How do you decide which models make it to the next round?
Model building process
First, let’s review the forecast model build process:
Step 1: Determine what is the business need;
Step 2: Collect and examine your data; clean and adjust (e.g. frequency change) as necessary;
Step 3: Determine your forecast horizon (i.e. align with the business need);
Step 4: Determine and set aside your holdout sample;
Step 5: Estimate models using the non-holdout portion of your time series (i.e. the “modeling sample”);
Step 6: Gauge each model’s performance in the holdout sample;
Step 7: Recalibrate each model using the full historical sample;
Step 8: Make your forecast for the forecast horizon.
At the end of this process, you should have a few models that “pass muster,” that are potentially useful models.
But how do you whittle down all the models you tried to this select few?
Guidelines for selecting useful models
Here are some guidelines we follow:
Statistically Significant Parameters – Although one can argue that it is the prediction that matters, we still like to see model coefficients that are statistically significant with signs that can be explained. You may be asked to defend your model.
White Noise Residuals – When you estimate your model using the modeling sample, the residuals (difference between the actual and predicted values in the modeling sample) should have no apparent pattern to them. That is, there is no additional variation in the time series that can be explained by your model. What is left over is random or “white” noise.

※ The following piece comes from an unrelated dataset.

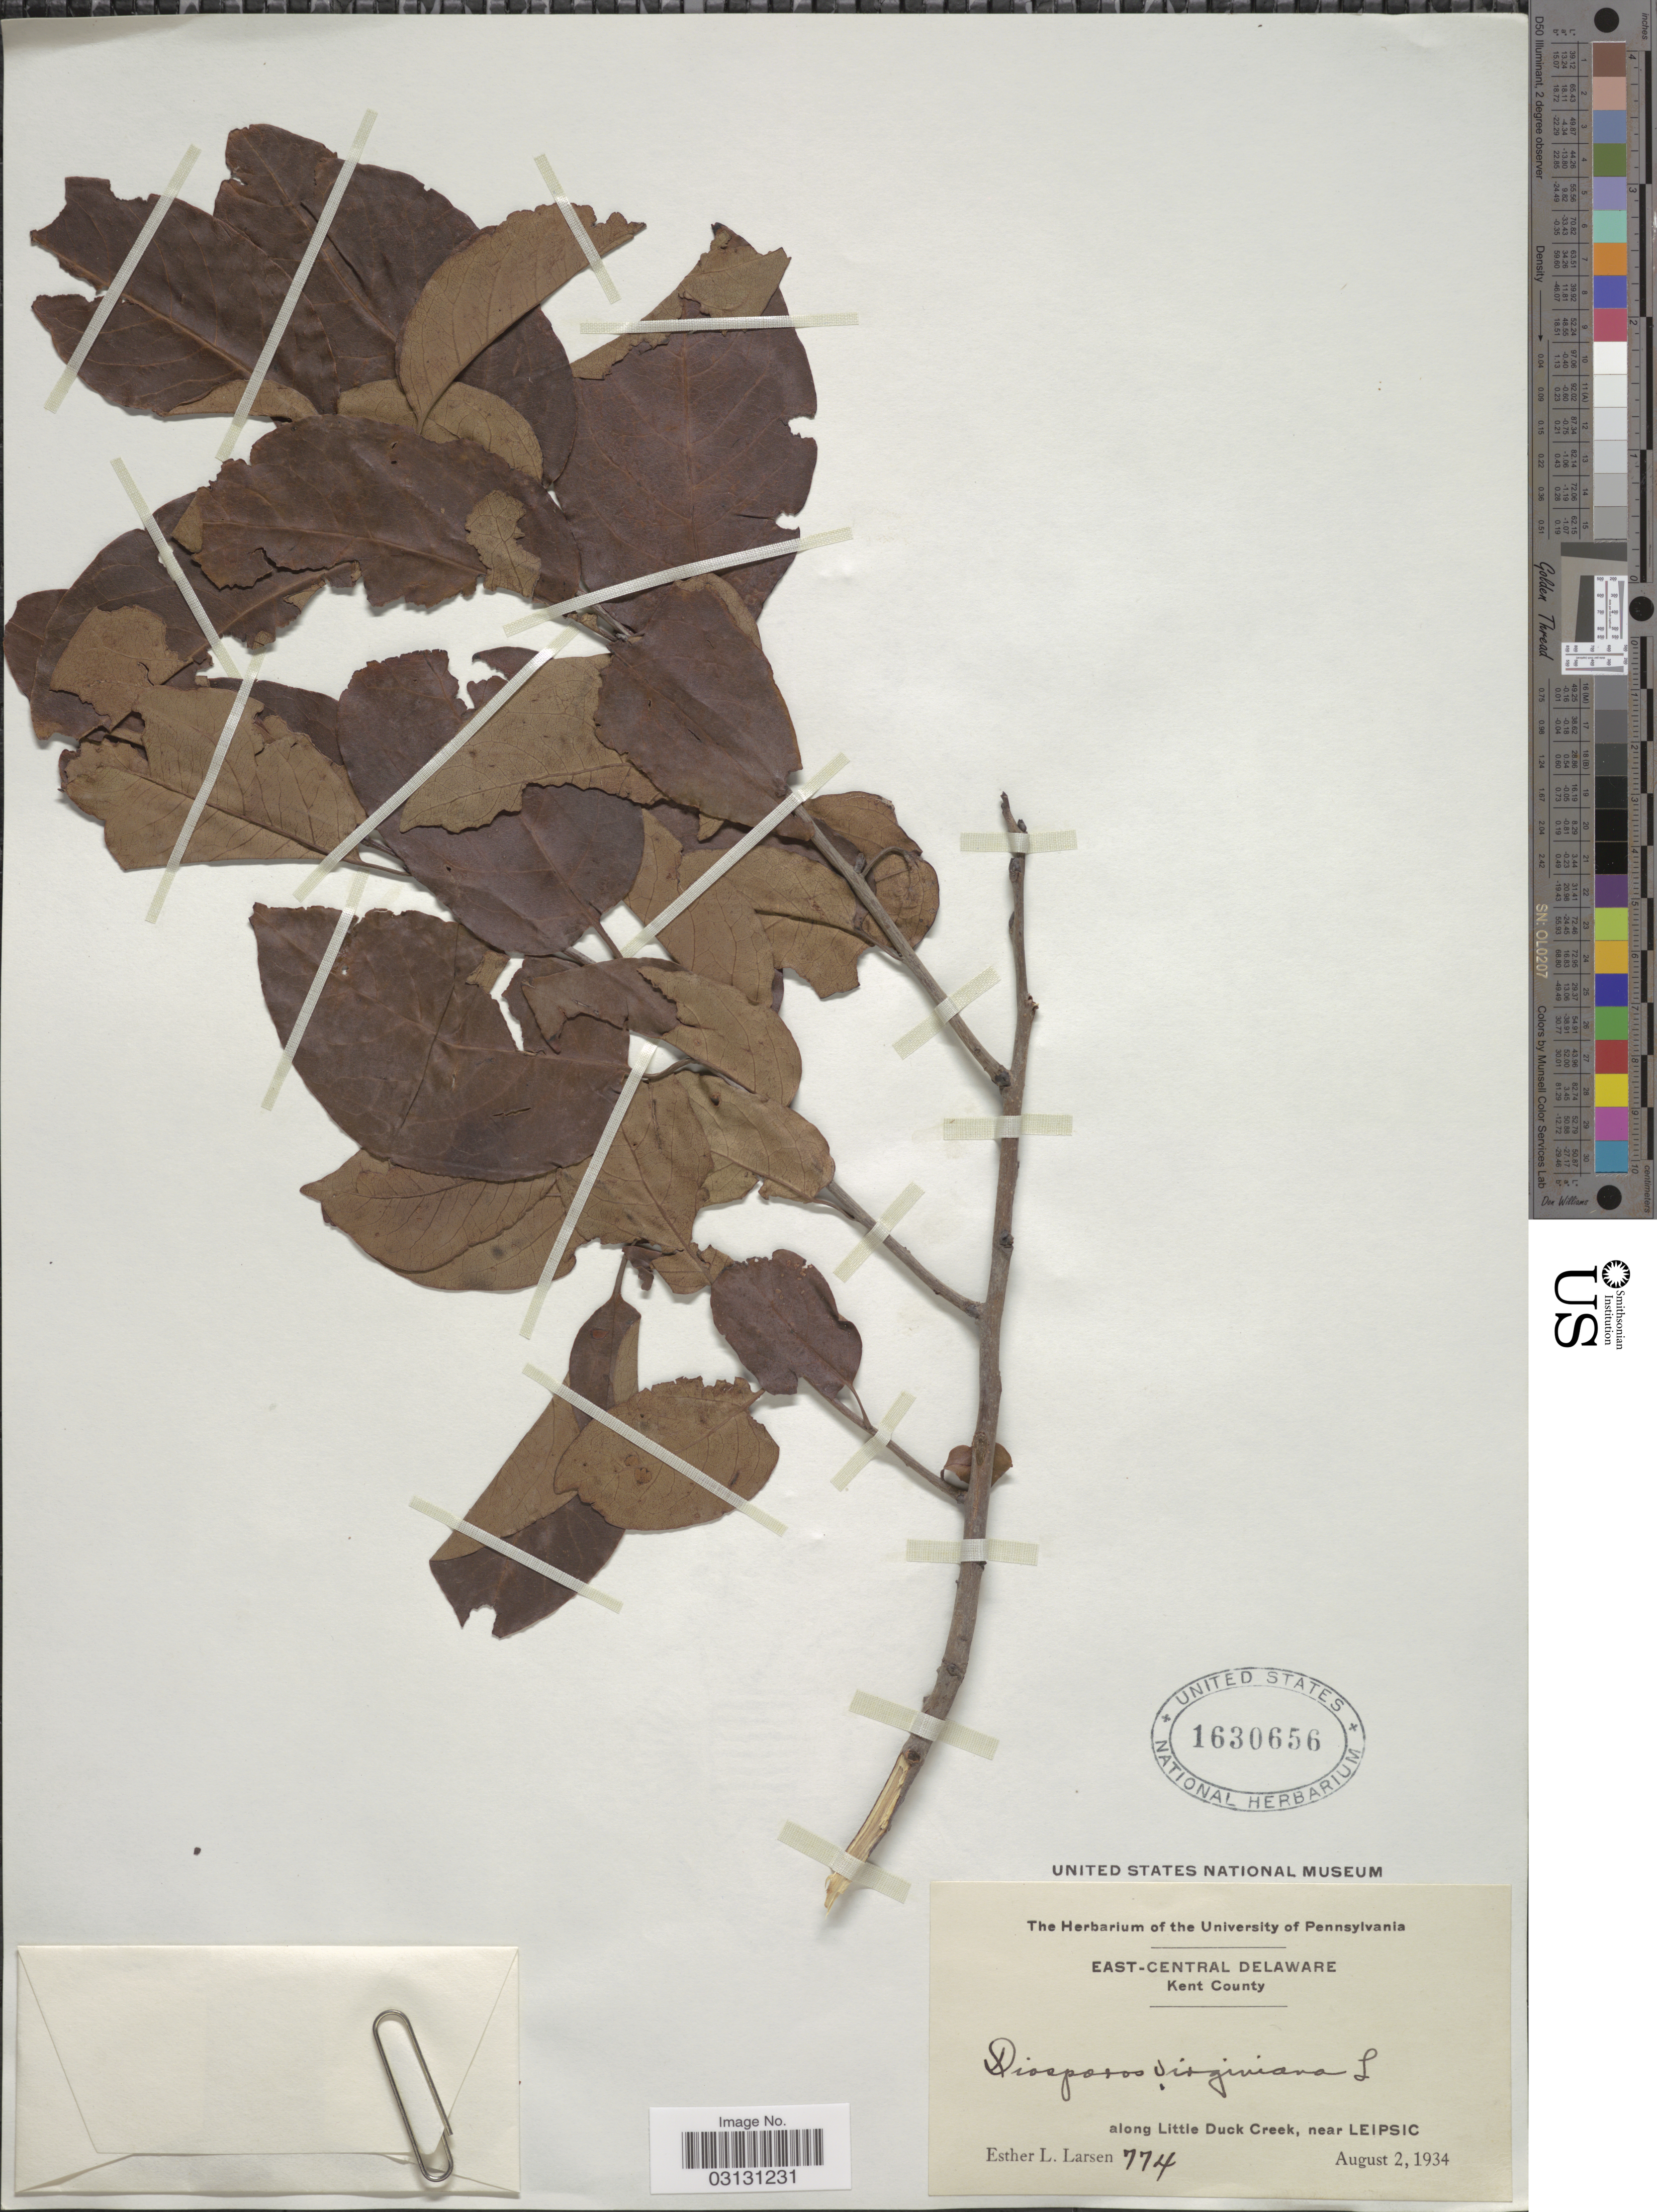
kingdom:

Strong Holdout Sample Performance – Your model should produce low forecast error and exhibit low systematic bias in the holdout sample.
Robustness – When you recalibrate your model using the entire historical sample (modeling + holdout sample), your model should retain its statistical properties. That is, parameters are still significant with plausible signs and the residuals are still white noise.
Parsimony – If two models are equal in all performance respects except one is more complex than the other, we generally opt for the simpler model. Experience suggests that simpler models perform better when forecasting over the forecast horizon. And they are easier to interpret and explain to business decision makers.
Forecast Plausibility – The forecast produced by your model over the forecast horizon should be consistent with the available knowledge concerning the relevant business environment. In other words, the forecast needs to make sense. It is possible, following the steps above, to arrive at a high performing model which produces a counter intuitive forecast (e.g. declining SALES when the trend in SALES has been nothing but up).
At the end of this model building and testing process, you may have more than 1 model that can be used to generate your forecast. In a later article we will address what you can do in this situation.
The art of forecasting
Our experience is consistent with the opinion of others that there is still quite a bit of “art” to time series forecasting. Especially if you want it to meet a specific business need. Automated forecast routines exist. But we recommend that the process be closely supervised by a human to ensure a reasonable forecast.